Uranium and mixed metal uranium compounds have a unique and complex chemistry, as well as radioactivity, which requires special handling.
It is important to understand the variation in atomic behaviour and crystal structure as these are intimately related to material properties, particularly those relevant to spent nuclear fuel.
“Based on previous studies, the crystal structure of all mixed metal ternary uranium oxides, AUO4, is predominantly dictated by the relative size of the A and U ions. However, there is some contention in the correct space group, which describes the symmetry in the crystal structure, to a particular rutile-related mixed metal ternary uranium oxide (β-CdUO4), which initially motivated us to start the current investigation,” explained Dr Zhang.
And although investigations of some of these materials date back to the Manhattan Project, modern advancement in characterising techniques has allowed us to address gaps in the knowledge of their complex chemical behaviour.
This investigation was initiated during the PhD work of the first author, Dr Gabriel Murphy, now at the Institute of Nuclear Waste Management and Reactor Safety, Forschungszentrum Jülich, Germany, who was supervised by Zhang at ANSTO and Prof Brendan Kennedy at The University of Sydney.
Murphy’s PhD thesis explored and elucidated the condensed matter chemistry of uranium in some mixed metal ternary uranium oxides and unravelled some remarkable properties, e.g., identifying the reversible oxygen defect ordering and symmetry lowering transformation with heating in α-SrUO4-x.
The investigators of the current study used a combination of high-resolution X-ray and neutron diffraction, X-ray absorption near edge structure (XANES) spectroscopy, and theoretical calculations to understand the structural distortions occurring in the rutile-related mixed metal ternary uranium oxides, AUO4.
It was discovered that the distortions manifest in the tilting of the AO6 polyhedral units in the structure, as a result of the size mismatch between the A and U cations.
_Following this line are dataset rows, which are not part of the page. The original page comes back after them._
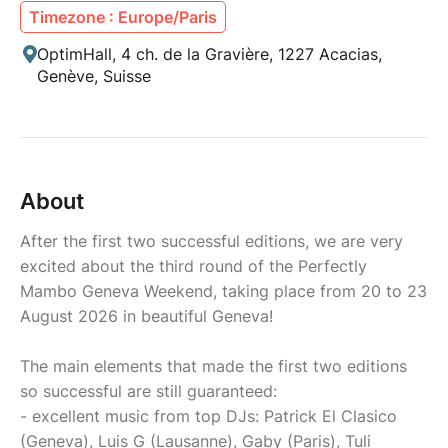
Timezone : Europe/Paris
OptimHall, 4 ch. de la Gravière, 1227 Acacias,
Genève, Suisse
About
After the first two successful editions, we are very
excited about the third round of the Perfectly
Mambo Geneva Weekend, taking place from 20 to 23
August 2026 in beautiful Geneva!
The main elements that made the first two editions
so successful are still guaranteed:
- excellent music from top DJs: Patrick El Clasico
(Geneva), Luis G (Lausanne), Gaby (Paris), Tuli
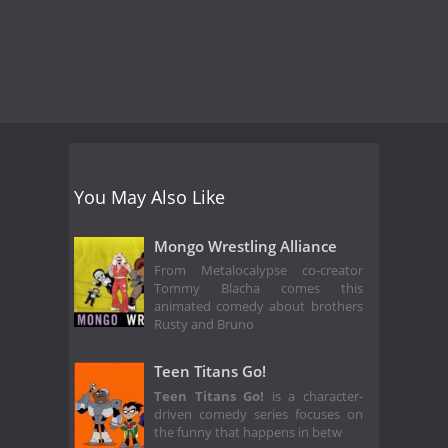
You May Also Like
Mongo Wrestling Alliance
From Metalocalypse co-creator
Tommy Blacha comes this
animated comedy about brothers
Rusty and Bruno
Teen Titans Go!
Teen Titans Go!
is a character-
driven comedy series focuses on
the funny that happens in betw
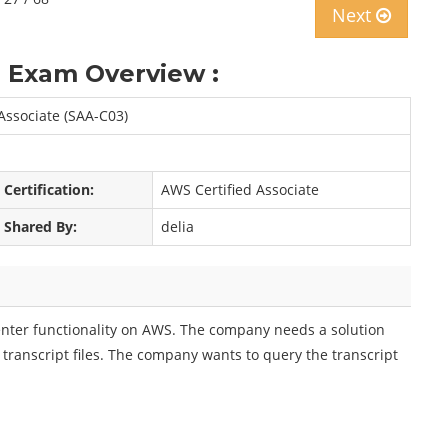
Next
 Exam Overview :
 Associate (SAA-C03)
Certification:
AWS Certified Associate
Shared By:
delia
enter functionality on AWS. The company needs a solution
transcript files. The company wants to query the transcript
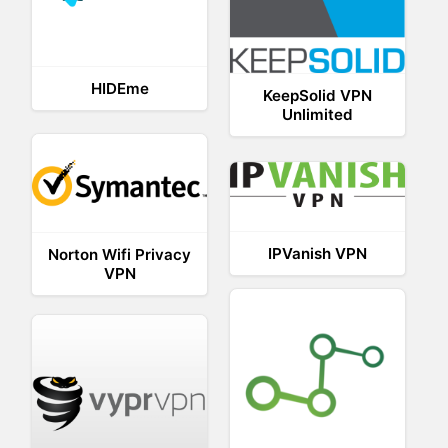
HIDEme
KeepSolid VPN
Unlimited
IPVanish VPN
Norton Wifi Privacy
VPN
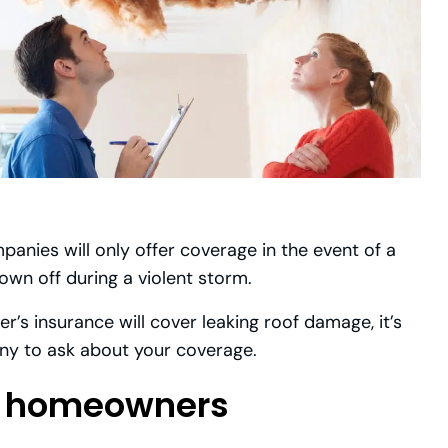
nies will only offer coverage in the event of a
blown off during a violent storm.
’s insurance will cover leaking roof damage, it’s
ny to ask about your coverage.
by homeowners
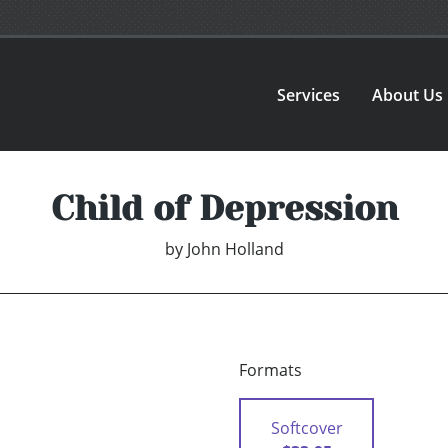
Services
About Us
Child of Depression
by
John Holland
Formats
Softcover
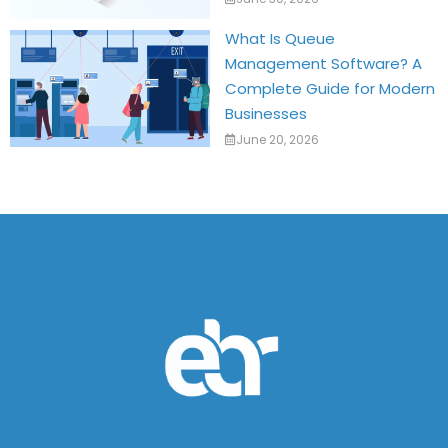
What Is Queue
Management Software? A
Complete Guide for Modern
Businesses
June 20, 2026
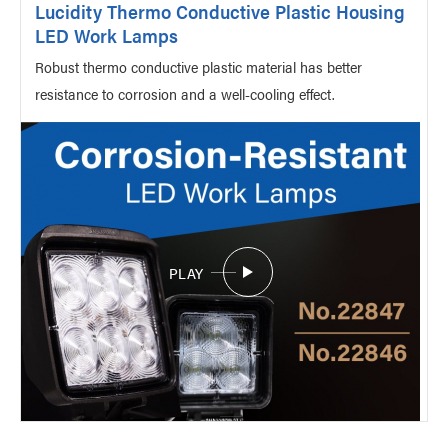
Lucidity Thermo Conductive Plastic Housing
LED Work Lamps
Robust thermo conductive plastic material has better
resistance to corrosion and a well-cooling effect.
PLAY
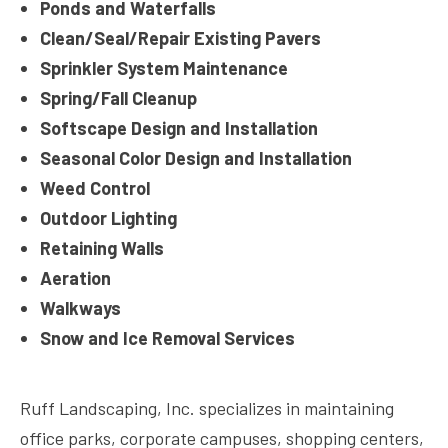
Ponds and Waterfalls
Clean/Seal/Repair Existing Pavers
Sprinkler System Maintenance
Spring/Fall Cleanup
Softscape Design and Installation
Seasonal Color Design and Installation
Weed Control
Outdoor Lighting
Retaining Walls
Aeration
Walkways
Snow and Ice Removal Services
Ruff Landscaping, Inc. specializes in maintaining
office parks, corporate campuses, shopping centers,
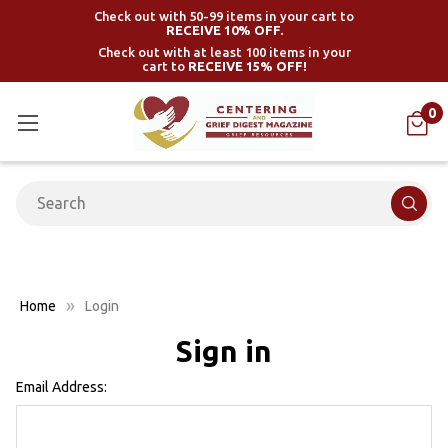
Check out with 50-99 items in your cart to
RECEIVE 10% OFF.
Check out with at least 100 items in your
cart to
RECEIVE 15% OFF!
0
Search
Home
Login
Sign in
Email Address:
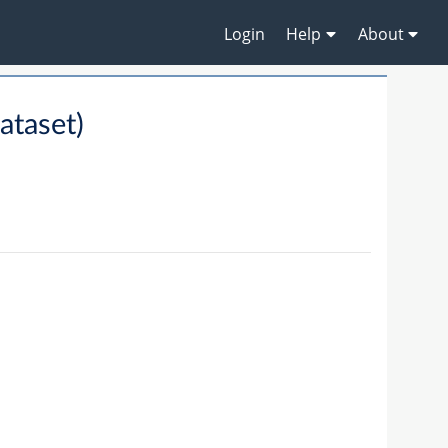
Login
Help
About
taset)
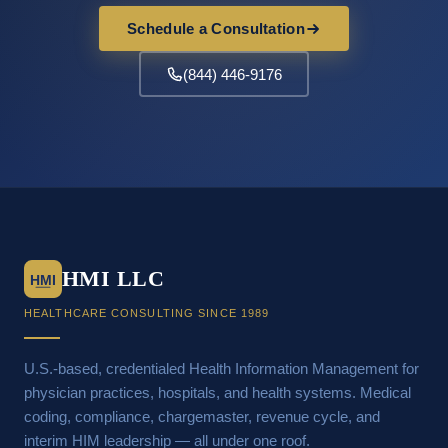
Schedule a Consultation
(844) 446-9176
HMI LLC
HMI
HEALTHCARE CONSULTING SINCE 1989
U.S.-based, credentialed Health Information Management for
physician practices, hospitals, and health systems. Medical
coding, compliance, chargemaster, revenue cycle, and
interim HIM leadership — all under one roof.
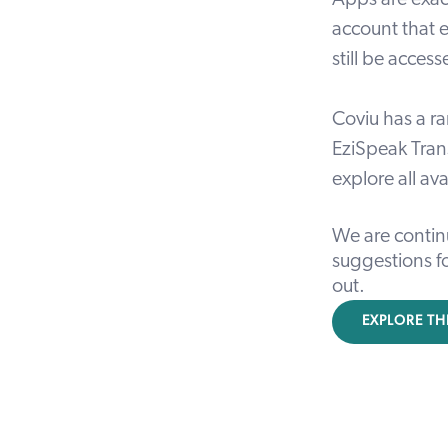
Apps are exac
account that e
still be acces
Coviu has a ra
EziSpeak Tran
explore all av
We are contin
suggestions fo
out
.
EXPLORE TH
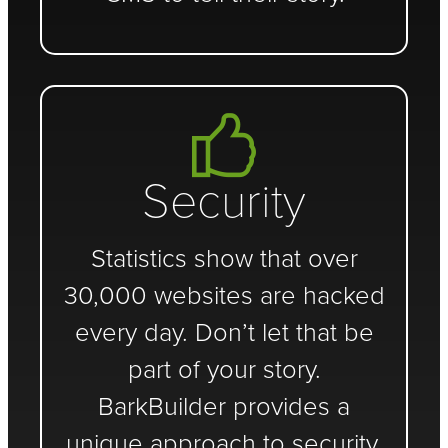
Security
Statistics show that over
30,000 websites are hacked
every day. Don’t let that be
part of your story.
BarkBuilder provides a
unique approach to security.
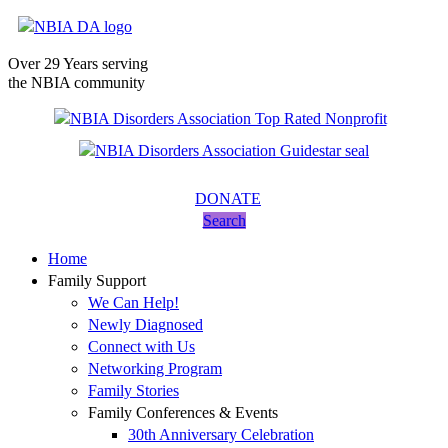
Over 29 Years serving
the NBIA community
DONATE
Search
Home
Family Support
We Can Help!
Newly Diagnosed
Connect with Us
Networking Program
Family Stories
Family Conferences & Events
30th Anniversary Celebration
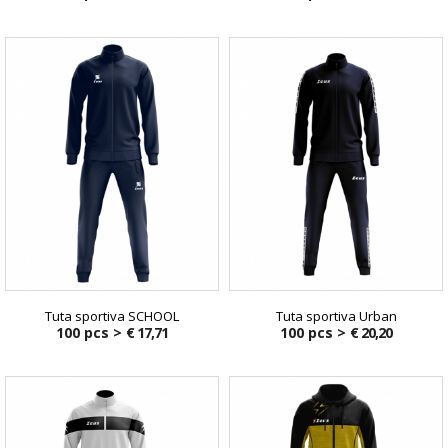
Tuta sportiva SCHOOL
Tuta sportiva Urban
100 pcs >
€ 17,71
100 pcs >
€ 20,20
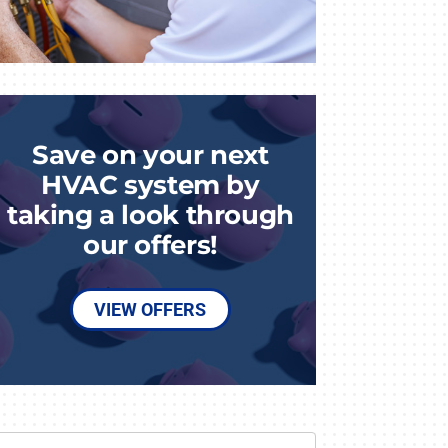
Save on your next
HVAC system by
taking a look through
our offers!
VIEW OFFERS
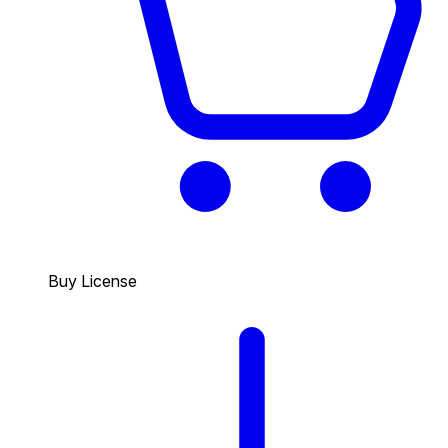
Buy License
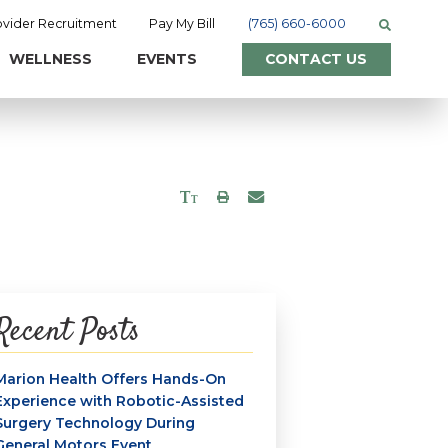
ovider Recruitment
Pay My Bill
(765) 660-6000
WELLNESS
EVENTS
CONTACT US
Recent Posts
Marion Health Offers Hands-On
Experience with Robotic-Assisted
Surgery Technology During
General Motors Event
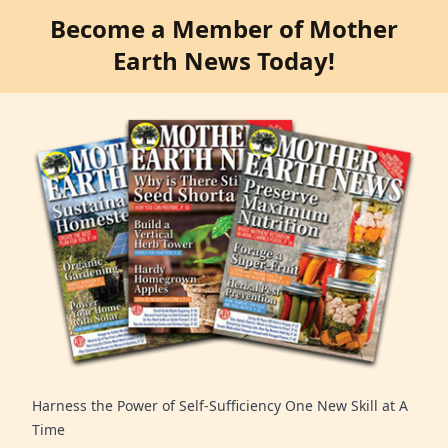
Become a Member of Mother
Earth News Today!
Harness the Power of Self-Sufficiency One New Skill at A
Time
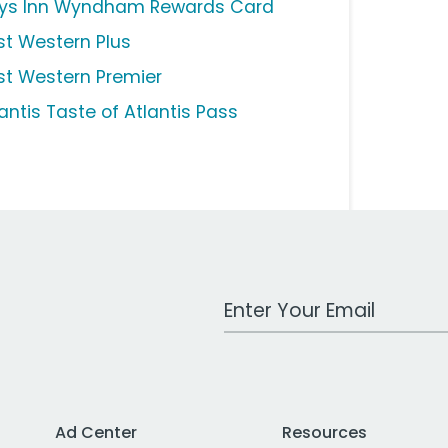
ys Inn Wyndham Rewards Card
st Western Plus
st Western Premier
antis Taste of Atlantis Pass
Work Email Address
Ad Center
Resources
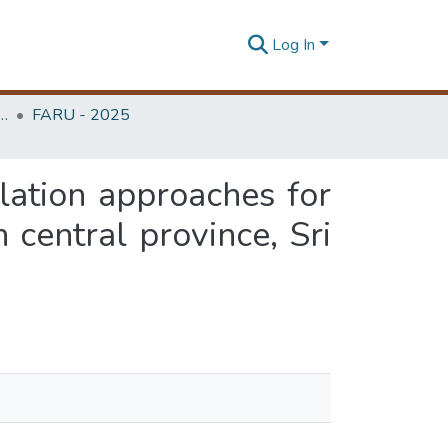
Log In
rchitecture Research Unit (FARU)
FARU - 2025
lation approaches for
 central province, Sri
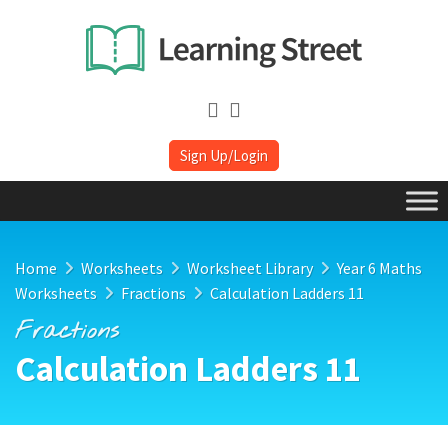
Sign Up/Login
Home
Worksheets
Worksheet Library
Year 6 Maths
Worksheets
Fractions
Calculation Ladders 11
Fractions
Calculation Ladders 11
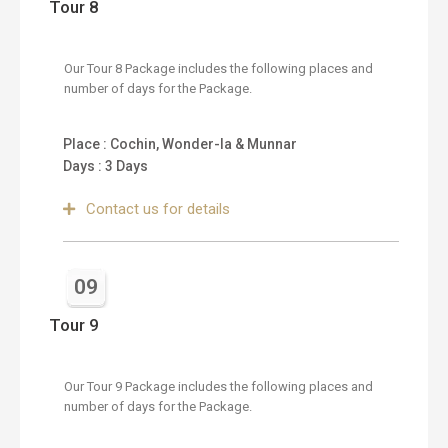
Tour 8
Our Tour 8 Package includes the following places and
number of days for the Package.
Place : Cochin, Wonder-la & Munnar
Days : 3 Days
Contact us for details
09
Tour 9
Our Tour 9 Package includes the following places and
number of days for the Package.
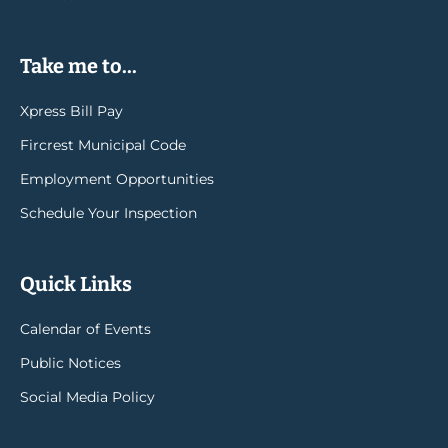
Take me to...
Xpress Bill Pay
Fircrest Municipal Code
Employment Opportunities
Schedule Your Inspection
Quick Links
Calendar of Events
Public Notices
Social Media Policy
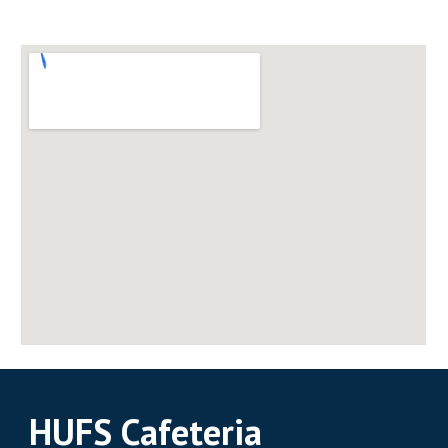
HUFS Cafeteria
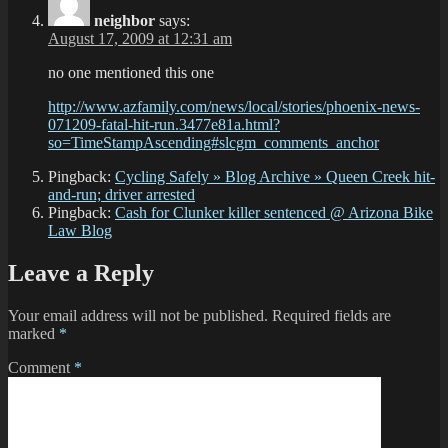
neighbor
says:
August 17, 2009 at 12:31 am
no one mentioned this one
http://www.azfamily.com/news/local/stories/phoenix-news-
071209-fatal-hit-run.3477e81a.html?
so=TimeStampAscending#slcgm_comments_anchor
Pingback:
Cycling Safely » Blog Archive » Queen Creek hit-
and-run; driver arrested
Pingback:
Cash for Clunker killer sentenced @ Arizona Bike
Law Blog
Leave a Reply
Your email address will not be published.
Required fields are
marked
*
Comment
*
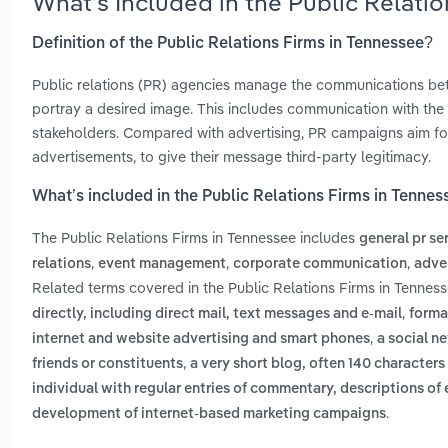
What’s Included in the Public Relati
Definition of the Public Relations Firms in Tennessee?
Public relations (PR) agencies manage the communications bet
portray a desired image. This includes communication with the 
stakeholders. Compared with advertising, PR campaigns aim fo
advertisements, to give their message third-party legitimacy.
What’s included in the Public Relations Firms in Tennes
The Public Relations Firms in Tennessee includes
general pr se
,
,
,
relations
event management
corporate communication
adve
Related terms covered in the Public Relations Firms in Tenness
,
directly, including direct mail, text messages and e-mail
forma
,
internet and website advertising and smart phones
a social n
,
friends or constituents
a very short blog, often 140 characters 
individual with regular entries of commentary, descriptions of 
.
development of internet-based marketing campaigns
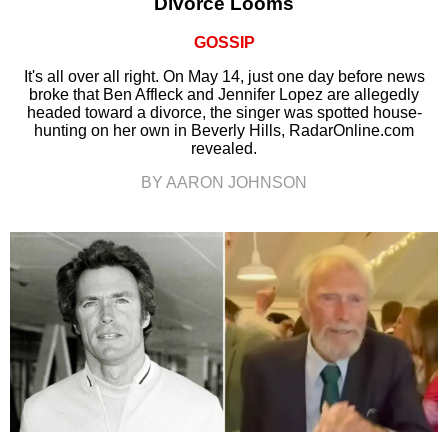
Divorce Looms
GOSSIP
It's all over all right. On May 14, just one day before news
broke that Ben Affleck and Jennifer Lopez are allegedly
headed toward a divorce, the singer was spotted house-
hunting on her own in Beverly Hills, RadarOnline.com
revealed.
BY AARON JOHNSON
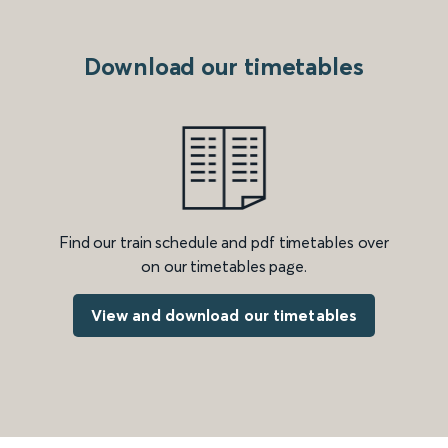
Download our timetables
Find our train schedule and pdf timetables over
on our timetables page.
View and download our timetables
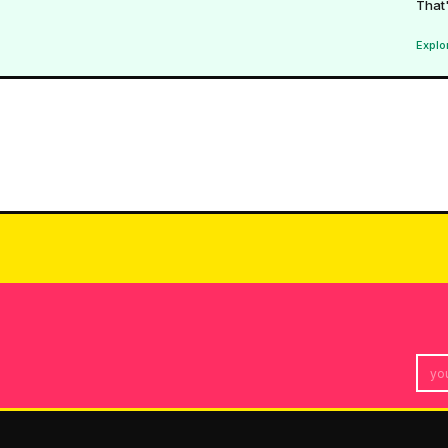
That'
Explo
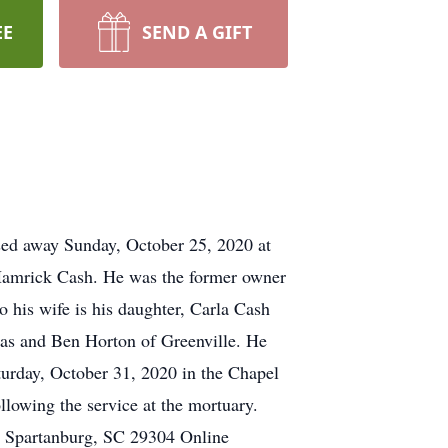
EE
SEND A GIFT
ed away Sunday, October 25, 2020 at
 Hamrick Cash. He was the former owner
o his wife is his daughter, Carla Cash
as and Ben Horton of Greenville. He
turday, October 31, 2020 in the Chapel
llowing the service at the mortuary.
, Spartanburg, SC 29304 Online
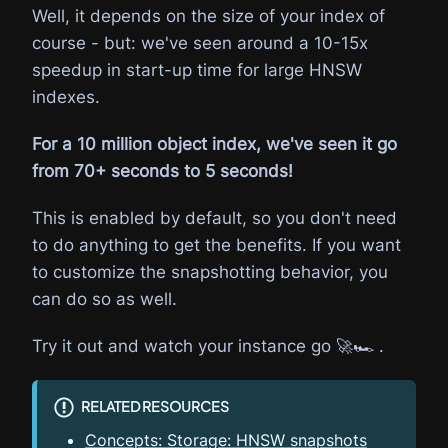
Well, it depends on the size of your index of
course - but: we've seen around a 10-15x
speedup in start-up time for large HNSW
indexes.
For a 10 million object index, we've seen it go
from 70+ seconds to 5 seconds!
This is enabled by default, so you don't need
to do anything to get the benefits. If you want
to customize the snapshotting behavior, you
can do so as well.
Try it out and watch your instance go 🚀🏎️ .
RELATED RESOURCES
Concepts: Storage: HNSW snapshots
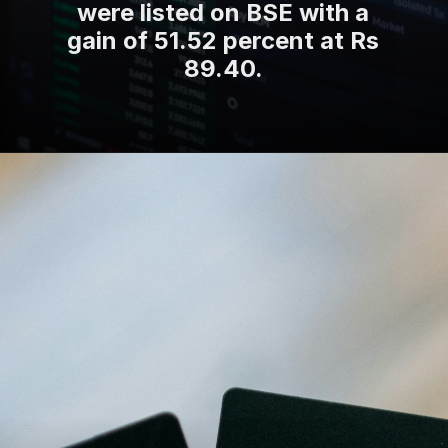
were listed on BSE with a
gain of 51.52 percent at Rs
89.40.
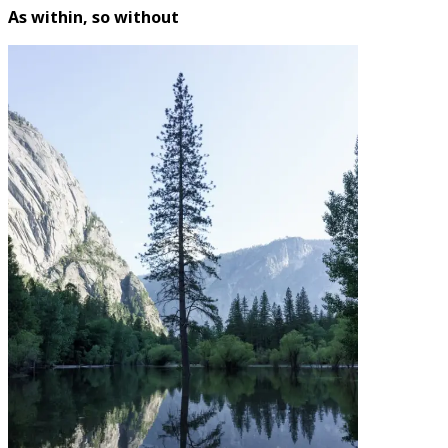
As within, so without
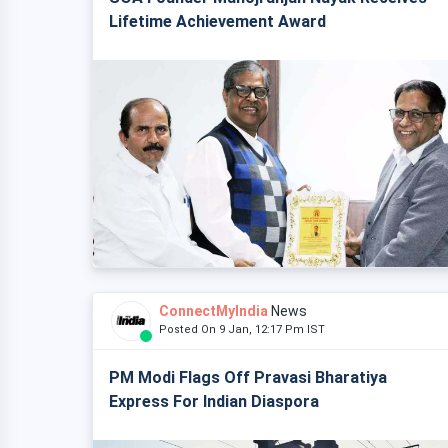
Lifetime Achievement Award
ConnectMyIndia
News
Posted On 9 Jan, 12:17 Pm IST
PM Modi Flags Off Pravasi Bharatiya
Express For Indian Diaspora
The evolution of the tilt angle can also be used to predict phase transformations between different space groups.
“Although the polyhedral tilting has previously been reported in other mixed metal oxides, it is the first application of the phenomenon to mixed metal uranium oxides,” said Zhang.
The investigators also importantly highlighted challenges and limitations associated with the application of standard uranium computational codes to mixed metal uranium oxides. Such codes are crucial for instance in the prediction of structure-property relationships in nuclear fuel or fuel-cladding mixed metal uranium oxide products, where these are often too difficult to study using experimental methods.
The investigators consequently provide a corrective approach for this and to help guide future studies of mixed metal uranium oxide materials.
This work was the result of long-term collaboration between Australian and German scientists, which included Drs Max Avdeev, Eugenia Kuo and Daniel Gregg from ANSTO.
The authors thanked Dr Chris Griffith of ANSTO's Minerals business unit for his support with radioactive materials handling further enabling this work.
“There are still a great many questions to be answered in uranium chemistry particularly in the context of the nuclear fuel cycle, but when researchers combine their skills and expertise, pioneering and significant solutions can be found” said Zhang.